(Provided entries)
== Segment start ==

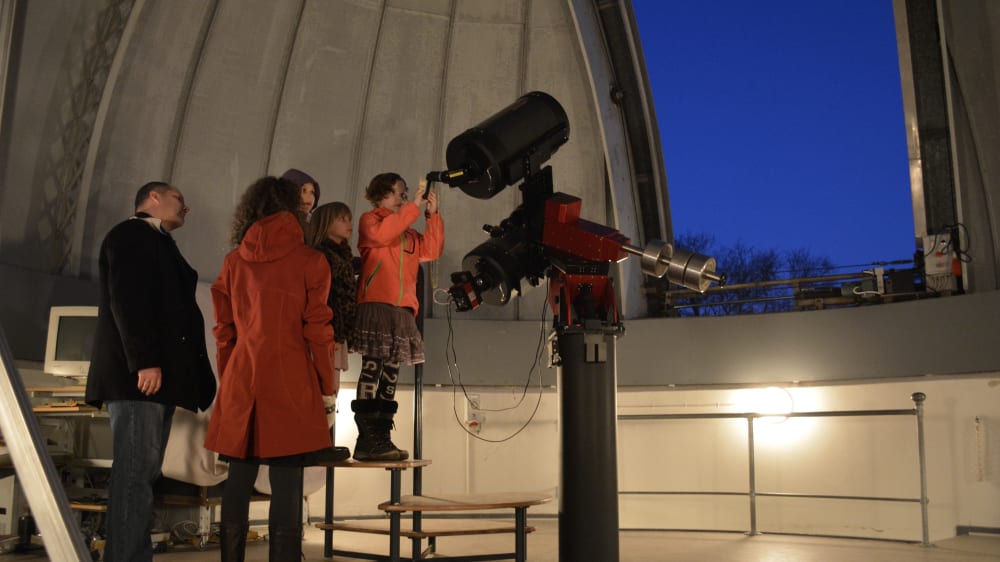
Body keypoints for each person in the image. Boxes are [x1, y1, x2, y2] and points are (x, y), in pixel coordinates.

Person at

== Segment end ==
== Segment start ==

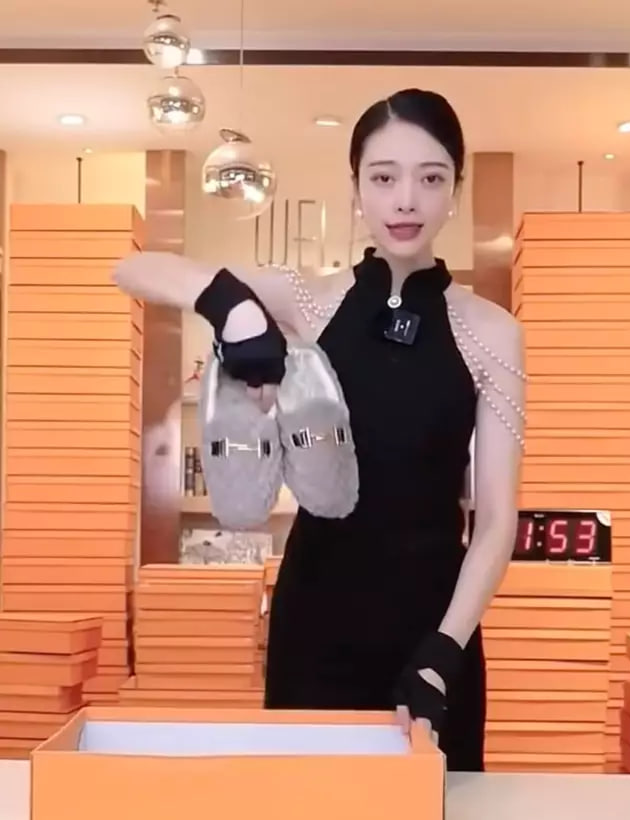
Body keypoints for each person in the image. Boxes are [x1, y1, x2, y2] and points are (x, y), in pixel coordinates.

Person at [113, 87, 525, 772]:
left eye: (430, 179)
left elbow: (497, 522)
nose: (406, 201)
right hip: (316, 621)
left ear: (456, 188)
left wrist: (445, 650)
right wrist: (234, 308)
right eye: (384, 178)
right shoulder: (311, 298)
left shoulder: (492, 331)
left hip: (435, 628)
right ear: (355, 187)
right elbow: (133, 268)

== Segment end ==
== Segment start ==

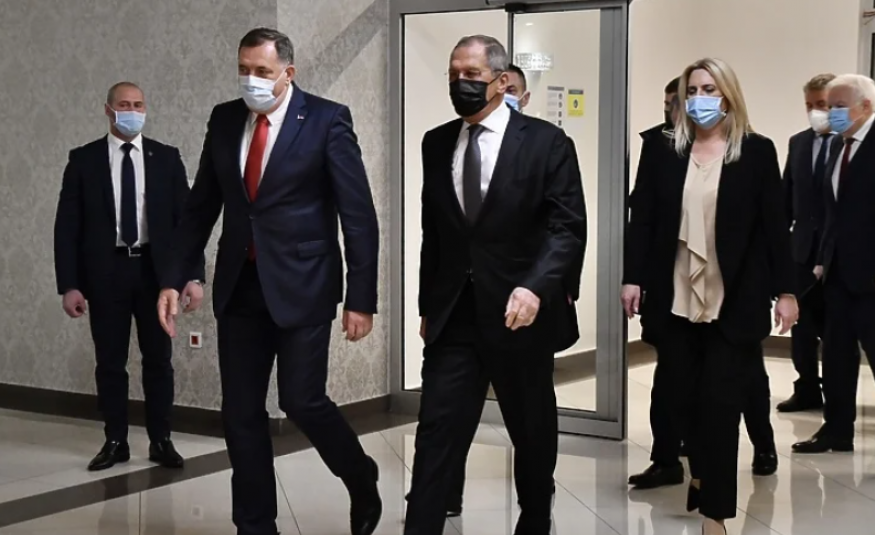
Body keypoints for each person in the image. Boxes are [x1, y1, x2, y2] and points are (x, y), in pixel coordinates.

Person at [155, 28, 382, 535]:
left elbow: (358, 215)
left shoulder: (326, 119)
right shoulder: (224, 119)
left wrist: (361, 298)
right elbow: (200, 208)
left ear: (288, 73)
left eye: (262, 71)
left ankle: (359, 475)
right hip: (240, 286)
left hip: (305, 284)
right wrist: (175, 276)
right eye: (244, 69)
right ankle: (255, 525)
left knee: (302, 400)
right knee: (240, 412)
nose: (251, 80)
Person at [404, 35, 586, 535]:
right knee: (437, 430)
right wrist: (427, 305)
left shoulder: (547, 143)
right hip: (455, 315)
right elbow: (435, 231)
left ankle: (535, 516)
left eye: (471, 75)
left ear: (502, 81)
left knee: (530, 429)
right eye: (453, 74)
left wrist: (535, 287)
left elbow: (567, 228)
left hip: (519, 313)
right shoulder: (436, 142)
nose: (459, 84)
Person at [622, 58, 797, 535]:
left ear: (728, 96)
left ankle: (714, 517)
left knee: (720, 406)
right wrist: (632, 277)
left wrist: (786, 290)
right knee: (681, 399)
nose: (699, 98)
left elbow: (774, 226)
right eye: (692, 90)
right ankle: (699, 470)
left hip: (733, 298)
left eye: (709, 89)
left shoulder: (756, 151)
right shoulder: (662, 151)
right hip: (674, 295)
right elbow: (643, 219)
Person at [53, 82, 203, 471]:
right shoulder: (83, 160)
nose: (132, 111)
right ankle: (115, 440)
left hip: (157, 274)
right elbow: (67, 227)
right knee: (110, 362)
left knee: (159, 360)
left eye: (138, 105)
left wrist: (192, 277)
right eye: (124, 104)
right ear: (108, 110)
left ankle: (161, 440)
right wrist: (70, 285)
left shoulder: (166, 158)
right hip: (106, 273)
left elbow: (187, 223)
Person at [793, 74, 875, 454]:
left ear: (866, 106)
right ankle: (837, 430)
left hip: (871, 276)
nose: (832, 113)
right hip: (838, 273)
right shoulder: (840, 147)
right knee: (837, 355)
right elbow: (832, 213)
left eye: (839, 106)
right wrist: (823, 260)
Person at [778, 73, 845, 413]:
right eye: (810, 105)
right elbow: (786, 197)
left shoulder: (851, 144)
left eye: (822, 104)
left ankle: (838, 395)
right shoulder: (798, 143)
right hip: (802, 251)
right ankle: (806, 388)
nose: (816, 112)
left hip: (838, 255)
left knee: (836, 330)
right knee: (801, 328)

== Segment end ==

(Work instruction)
For the material above, reproduce exactly the lines from the line with "right elbow: (200, 208)" to the line with "right shoulder: (436, 142)", inclusive, and exclude all others.

(Finished task)
right elbow: (200, 208)
left ear: (288, 73)
left eye: (262, 71)
left ankle: (359, 475)
right hip: (240, 286)
left hip: (305, 284)
right wrist: (175, 276)
right eye: (244, 69)
right ankle: (255, 525)
left knee: (302, 400)
right knee: (240, 412)
nose: (251, 80)
Person at [404, 35, 586, 535]:
right knee: (437, 430)
right wrist: (427, 305)
left shoulder: (547, 143)
right hip: (455, 315)
right elbow: (435, 231)
left ankle: (535, 516)
left eye: (471, 75)
left ear: (502, 81)
left knee: (530, 429)
right eye: (453, 74)
left wrist: (535, 287)
left elbow: (567, 228)
left hip: (519, 313)
right shoulder: (436, 142)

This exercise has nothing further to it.